The investigation will continue its efforts to get a full picture of the circumstances of the drowning of 69-year-old Ghanem in the river Danube in late April, a spokesman for the prosecutor’s office told the Austrian news agency APA.
The death shocked Ghanem’s friends and colleagues, who at the time said they suspected enemies may have hunted down and killed the man who knew more than anyone else about the Libyan dictator’s billions.
Ghanem’s body was found floating a few hundred metres from his home, fully clothed, near a promenade lined with bars and restaurants. Police said he had been in the water a few hours, since about dawn on 29 April.
There is no rail along the water’s edge in that area. It was not the first time a dead body had been found floating there.

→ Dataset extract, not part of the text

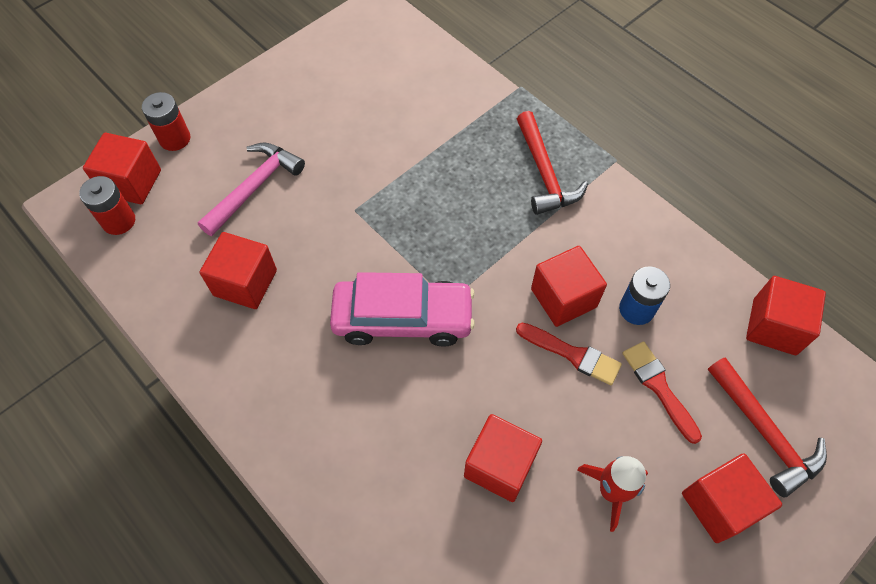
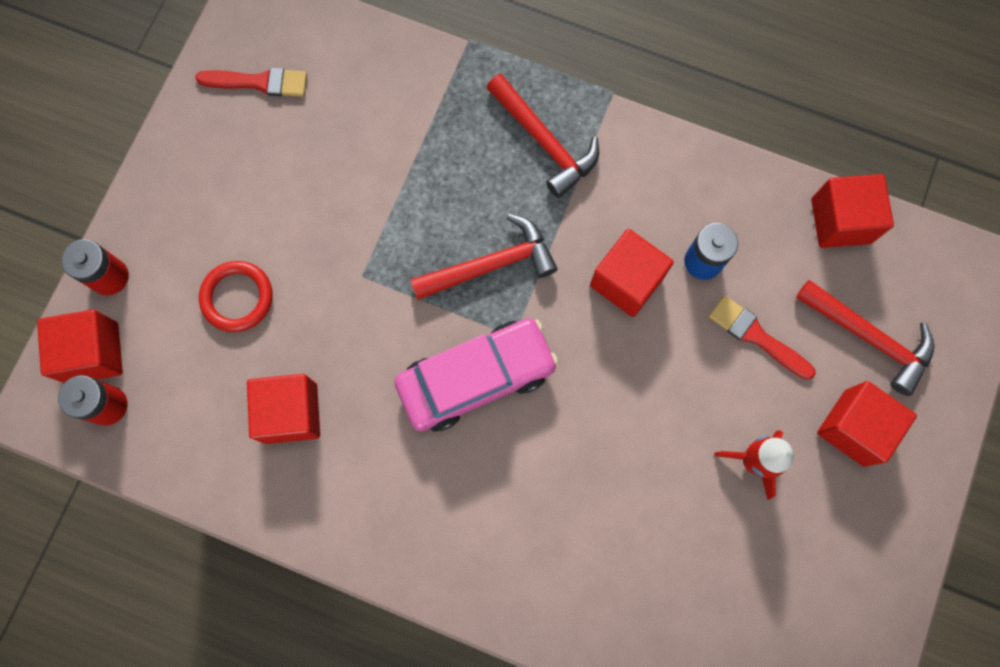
camera: 25 degrees left, 15 degrees up
(254, 187) = (237, 297): pink hammer -> red ring
(458, 241) = (491, 265): none -> red hammer
(499, 465) = (641, 485): red cube -> none
(572, 354) = (661, 339): red brush -> red brush (259, 82)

“It was a coronary failure, then he drowned in the Danube,” the prosecutor’s office spokesman, Thomas Vecsey, told the daily newspaper Kurier. “Moreover, no substances were found in his blood that exceeded normal consumption of caffeine and alcohol.”

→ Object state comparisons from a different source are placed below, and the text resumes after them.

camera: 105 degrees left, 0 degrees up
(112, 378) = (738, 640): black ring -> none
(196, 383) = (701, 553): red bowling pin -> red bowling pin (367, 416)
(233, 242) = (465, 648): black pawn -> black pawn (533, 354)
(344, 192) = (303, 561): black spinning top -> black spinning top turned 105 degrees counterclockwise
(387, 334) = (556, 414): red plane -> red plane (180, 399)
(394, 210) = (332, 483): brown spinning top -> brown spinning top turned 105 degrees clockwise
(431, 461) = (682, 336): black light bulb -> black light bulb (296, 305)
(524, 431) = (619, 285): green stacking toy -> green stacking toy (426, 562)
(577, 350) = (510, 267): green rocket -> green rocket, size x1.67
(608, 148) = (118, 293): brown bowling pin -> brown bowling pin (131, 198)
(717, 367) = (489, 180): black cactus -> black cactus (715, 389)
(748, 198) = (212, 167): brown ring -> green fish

Algae found in the corpse showed that Ghanem had gasped twice for air before drowning, the Kurier report said.
Vecsey said the prosecutor’s office wanted to find out with whom Ghanem had been in contact in the days before his death and what had happened in the hours before he died, APA reported.
The spokesman was not immediately available for comment when contacted by Reuters on Wednesday.
Ghanem was one of the most powerful men in Muammar Gaddafi’s Libya, in effect controlling the purse strings of the government and the Gaddafi family, until he defected to the opposition in May last year as rebels bore down on Tripoli.
His decision to switch sides was a turning point in the uprising that eventually drove Gaddafi from power. The former Libyan leader was later caught and killed by rebels.
Ghanem moved to a comfortable exile in Vienna, where Opec – an organisation of 12 oil-producing nations – has its headquarters and where two of his daughters lived with their families. He was closely associated with Gaddafi’s rule by Libya’s new leaders and had ruled out returning home.